In unmittelbarer Nähe zur Agora und den Toren befanden sich große öffentliche Bäder, wie die gut erhaltene Südbad-Anlage. Römische Thermen waren weit mehr als reine Badeanstalten; sie waren multifunktionale Wellnesszentren, die für alle Schichten der Bevölkerung zugänglich waren. Hier traf man Freunde, führte Gespräche mit Geschäftspartnern, trieb Sport in der angrenzenden Palästra, besuchte eine der Bibliotheken oder entspannte einfach vom Alltag. Der typische Badevorgang führte durch eine Abfolge von Räumen mit unterschiedlichen Temperaturen: vom Umkleideraum über das Warmbad und das Heißbad bis zum abschließenden Kaltbad. Die räumliche Nähe von Agora und Thermen war Ergebnis einer integrierten Stadtplanung.

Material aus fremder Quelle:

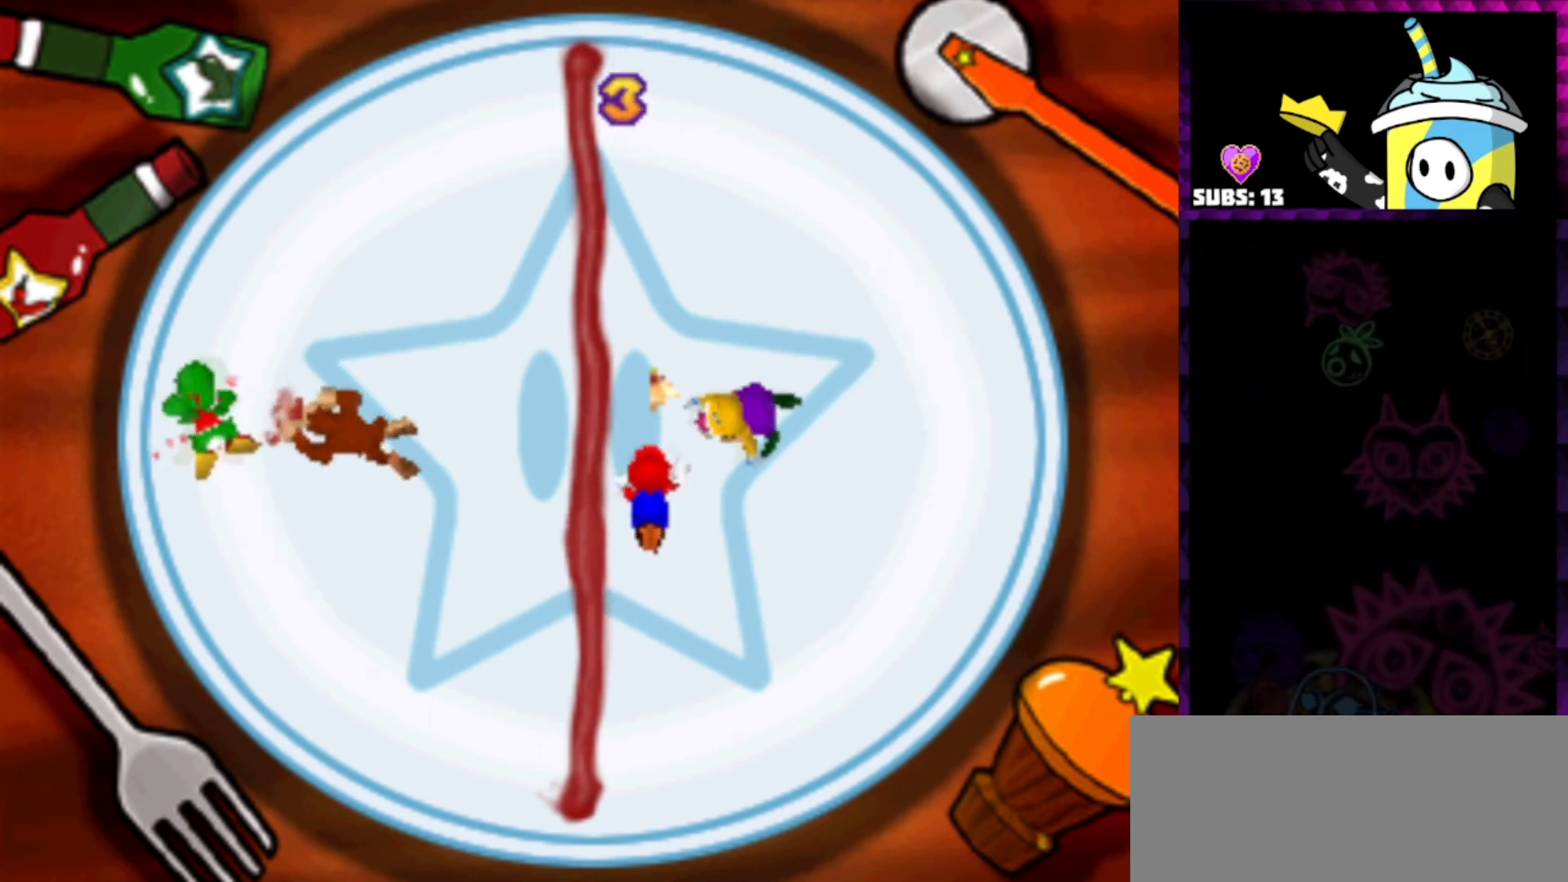
{"buttons": [], "left_stick": "left", "right_stick": "center", "events": [[67, "A", "down"], [100, "A", "up"], [267, "A", "down"], [301, "A", "up"], [367, "A", "down"], [401, "A", "up"]]}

Sie schuf ein ziviles Zentrum, in dem die wichtigsten Aspekte des öffentlichen Lebens – Wirtschaft, Politik und Freizeit – eng miteinander verknüpft waren.





Geht man auf der Hauptstraße weiter, trifft sie nach einiger Zeit auf die westliche Kolonnadenstraße, den decumanus maximus. Unweit der Kreuzung dieser beiden wichtigen Straßen stand ein weiterer zentraler Komplex des öffentlichen Lebens: das Gymnasium mit seiner angeschlossenen Palästra. In der Mitte des ersten Jahrhunderts errichtet, war dieser Ort dem Ideal eines gesunden Geistes in einem gesunden Körper gewidmet.
Man kann sich die jungen Männer der Oberschicht vorstellen, wie sie, oft in Begleitung eines Sklaven, der ihre Ausrüstung trug, über die Kolonnadenstraße schritten, um sich auf dem großen, von Säulenhallen umgebenen Hof, im Ringkampf, Boxen und anderen athletischen Disziplinen zu üben. Das Gymnasium war aber nicht nur ein Ort körperlicher Ertüchtigung; es war auch ein soziales und intellektuelles Zentrum, in dem philosophiert und rhetorische Vorträge gehalten wurden. Es war die Bühne, auf der die zukünftige männliche Elite der Stadt für ihre Rollen in Militär und Verwaltung vorbereitet wurde.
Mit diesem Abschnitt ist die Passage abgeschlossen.